Uma postagem desta coluna no Instagram do Jornal de Brasília (@jornaldebrasilia.ofc) alcançou, neste mês de fevereiro, quase um milhão de visualizações. É um número que chama atenção não como troféu de vaidade, mas como sintoma de um fenômeno cada vez mais presente na rotina de quem trabalha com jornalismo digital: a imprevisibilidade absoluta do alcance nas redes sociais.
A experiência mostra que não existe receita pronta para “estourar” na internet. Há conteúdos produzidos com cuidado, apuração, bom título, boa edição – e que simplesmente passam batidos. Em contrapartida, uma ideia simples, quase casual, atravessa bolhas, circula em grupos, chega a públicos improváveis e ganha uma dimensão que ninguém previu.

No caso específico dessa postagem, tudo começou de forma quase banal. Eu assistia pela TV ao jogo entre Santos e Athletico Paranaense, na Arena da Baixada, quando vi que Neymar e Gabigol estavam fora de campo. Os dois optaram por não atuar para evitar riscos no gramado sintético.
A situação, por si só, já tinha um componente curioso. O detalhe que acendeu a lâmpada foi ver Neymar comentando o jogo pelas redes sociais durante a partida, reclamando do piso, opinando sobre o que acontecia em campo, como se estivesse trabalhando à distância.

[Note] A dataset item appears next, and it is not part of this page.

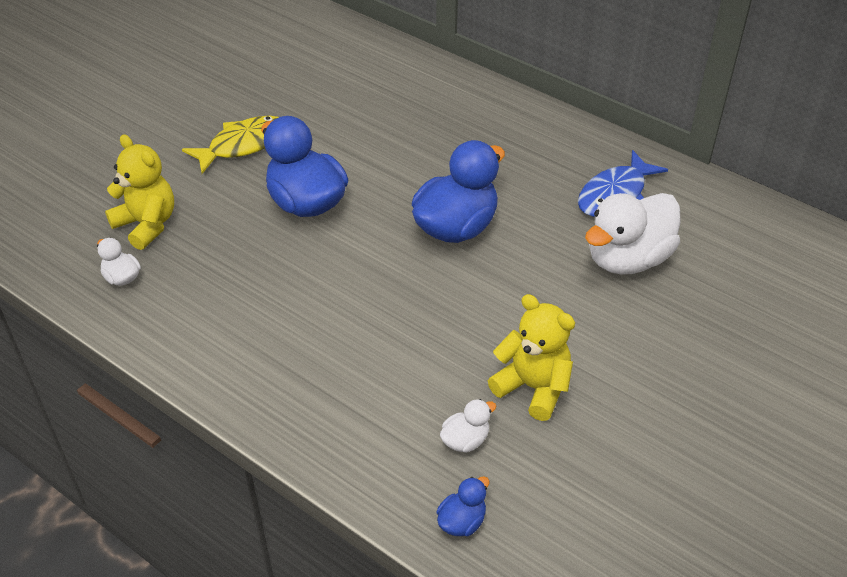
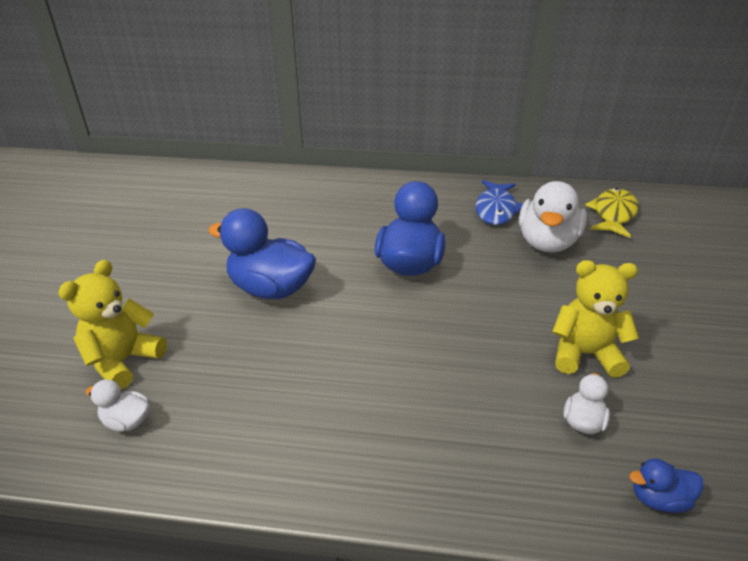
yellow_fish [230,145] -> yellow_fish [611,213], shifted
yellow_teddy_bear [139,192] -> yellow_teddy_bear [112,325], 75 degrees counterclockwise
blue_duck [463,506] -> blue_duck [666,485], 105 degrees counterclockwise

Daí surgiu a brincadeira: Neymar e Gabigol como a primeira e única “dupla de ataque home office” do futebol brasileiro. Uma piada com base em fatos reais, sem qualquer pretensão de virar fenômeno de engajamento. Não houve planejamento de algoritmo, nem cálculo de horário nobre de postagem, nem expectativa de desempenho fora da curva. Era apenas uma leitura bem-humorada de uma cena do noticiário esportivo.
O comportamento das redes, porém, segue uma lógica própria. A publicação começou a circular, foi sendo compartilhada, comentada, reenviada em mensagens privadas e salva por leitores. Quando se percebeu, já tinha mais de 31 mil curtidas, 715 comentários, cerca de 36 mil compartilhamentos, 316 encaminhamentos diretos e mais de 500 salvamentos. Cada um desses indicadores revela um tipo de reação diferente: gente que achou graça, gente que quis participar da conversa, gente que resolveu repassar adiante, gente que guardou o post para rever depois.
Há inúmeros exemplos de viralizações que nascem assim, do improviso e do acaso. No ambiente digital, quem produz precisa conviver com essa dose permanente de incerteza. A publicação é feita, o trabalho segue, e a resposta vem – ou não – de formas que ninguém controla. Às vezes, a rede decide amplificar uma ideia simples. Em outras, deixa passar em silêncio textos bem mais elaborados.
Essa dinâmica, por mais frustrante que seja em certos momentos, também explica por que ainda vale a pena arriscar: uma hora, sem aviso prévio, a internet resolve puxar o fio de uma história e levá-la para lugares que nem o autor imaginava.